Here are the top four stability mismatches for the limited 17-game Week 2 slate.
 
1. (399) GEORGIA TECH at (400) FLORIDA STATE. Stability advantage: GEORGIA TECH by 10
The top stability mismatch game for Week 2 comes in the ACC, where Mike Norvell makes his Florida State coaching debut. Norvell comes over from Memphis, where he guided the program to new heights, including a berth in the Cotton Bowl last year. He takes over a Florida State program that has fallen on tough times, going 18-20 over the last three seasons after winning 10 or more games in each of the five previous seasons. He has 17 starters back, including QB James Blackman, but the hurdle will be in implementing new schemes, as he brings in new coordinators on both sides of the ball. The Seminoles haven’t scored over 30 PPG in a season since 2016, and that figures to be the biggest challenge for Norvell. The expectations for Georgia Tech are cautiously optimistic as second-year coach Geoff Collins brings back a nation-high 19 starters.
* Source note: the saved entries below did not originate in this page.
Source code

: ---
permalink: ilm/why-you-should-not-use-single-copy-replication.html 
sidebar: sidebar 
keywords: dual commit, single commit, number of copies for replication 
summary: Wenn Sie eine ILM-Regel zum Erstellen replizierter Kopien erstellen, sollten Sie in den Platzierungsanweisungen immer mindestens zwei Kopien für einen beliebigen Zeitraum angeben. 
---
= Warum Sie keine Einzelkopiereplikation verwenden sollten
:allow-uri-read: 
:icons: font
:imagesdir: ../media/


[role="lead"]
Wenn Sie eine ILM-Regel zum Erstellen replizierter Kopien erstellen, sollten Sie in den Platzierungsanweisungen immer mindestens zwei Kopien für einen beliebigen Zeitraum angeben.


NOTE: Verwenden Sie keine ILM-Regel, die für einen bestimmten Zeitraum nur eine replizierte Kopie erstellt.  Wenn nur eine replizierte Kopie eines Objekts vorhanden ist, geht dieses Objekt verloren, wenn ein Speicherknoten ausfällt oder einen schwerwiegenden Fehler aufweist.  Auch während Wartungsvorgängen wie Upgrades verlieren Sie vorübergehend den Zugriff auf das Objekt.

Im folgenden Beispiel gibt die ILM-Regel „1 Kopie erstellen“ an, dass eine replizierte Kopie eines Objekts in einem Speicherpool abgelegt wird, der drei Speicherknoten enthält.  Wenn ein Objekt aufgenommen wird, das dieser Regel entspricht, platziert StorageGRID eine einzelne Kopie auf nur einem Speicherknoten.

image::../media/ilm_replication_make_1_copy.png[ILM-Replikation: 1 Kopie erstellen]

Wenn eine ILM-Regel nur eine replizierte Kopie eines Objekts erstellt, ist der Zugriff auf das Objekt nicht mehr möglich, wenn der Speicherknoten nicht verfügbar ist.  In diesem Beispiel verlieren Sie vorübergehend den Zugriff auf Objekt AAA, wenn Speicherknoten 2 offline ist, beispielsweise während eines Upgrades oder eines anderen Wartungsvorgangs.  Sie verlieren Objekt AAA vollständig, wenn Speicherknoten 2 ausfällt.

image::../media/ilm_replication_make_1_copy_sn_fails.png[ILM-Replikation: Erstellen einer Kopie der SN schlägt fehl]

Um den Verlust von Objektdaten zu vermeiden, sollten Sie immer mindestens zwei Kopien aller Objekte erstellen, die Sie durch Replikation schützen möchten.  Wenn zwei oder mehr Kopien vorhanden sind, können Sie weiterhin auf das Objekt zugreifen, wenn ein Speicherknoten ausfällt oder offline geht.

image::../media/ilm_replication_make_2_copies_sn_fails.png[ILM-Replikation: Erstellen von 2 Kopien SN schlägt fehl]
The Yellow Jackets were just 3-9 in 2019, but the three wins were over USF, Miami and NC State as the program made the drastic transition out of former coach Paul Johnson’s option attack. FSU was a double-digit favorite, a daunting prospect considering its instability and the change in preparation level this offseason has mandated.
 
T-2. (393) UAB at (394) MIAMI. Stability advantage: UAB by 8
UAB came out of the gate a bit slowly last week but still emerged with a 10-point win over FCS foe Central Arkansas. The Blazers have put up three straight bowl-qualifying seasons since returning to college football in 2017. The 2020 campaign figures to build on that foundation, as coach Bill Clark is back for a fifth season with his coaching staff intact and 18 returning starters. Leading that group on offense is junior QB Tyler Johnston and senior WR Austin Watkins. The defense is the better unit, though, as it allowed just 21.6 PPG in point-happy Conference USA last year. The top four tacklers return. UAB is more than a two-touchdown underdog to Miami but figures to be motivated to prove itself on the big Thursday night stage. Miami isn’t exactly rebuilding, but the Hurricanes have a new offensive coordinator and a new QB in Houston transfer D’Eriq King, an early Heisman candidate. King’s prep in his new offense has obviously been very limited due to the COVID-19 pandemic, and it would be unexpected for the unit to fire on all cylinders against UAB’s respected veteran defense.
 
T-2. (395) SYRACUSE at (396) NORTH CAROLINA. Stability advantage: NORTH CAROLINA by 8
North Carolina has a ton going for it after being one of last season’s most pleasant surprises. Quarterback Sam Howell returns as a sophomore and is a trendy pick to be among the Heisman finalists. The Tar Heels return 10 offensive starters along with seven on defense. The 2019 season was the first in coach Mack Brown’s second stint in Chapel Hill, so it made the 7-6 finish in the new schemes all the more impressive. UNC outscored its final three opponents 152-30 and was fueled by that momentum all offseason. It’s no surprise to see the Tar Heels favored by nearly three touchdowns over Syracuse, which finished 5-7 last year but starts fresh with new coordinators on both sides of the ball. The rest of the Orange’s situation is relatively stable, but UNC’s stability score of 18 makes this a qualifying game.
 
4. (397) CHARLOTTE at (398) APPALACHIAN STATE. Stability advantage: CHARLOTTE by 7
As I’ve said, the typical score I rely on to form the basis of a play using this methodology is a difference of 8. The stability edge is 7 for Charlotte over Appalachian State, so if you think enough other indicators show the 49ers as a play, by all means go with it. Charlotte is a heavy underdog but brings back 13 starters from a team that played in its first bowl game. Quarterback Chris Reynolds heads that group after throwing 22 TD passes a season ago and leading his team to nearly 30 PPG. The 49ers were within 15 points of Appalachian State last year, putting up 41 points and 526 yards of offense on the Mountaineers. ASU turns to a new coach for the third straight year but comes off a 13-1 campaign. The Mountaineers have the same number of starters back as Charlotte, but the new coaching staff had far less than the usual prep time heading into this season opener.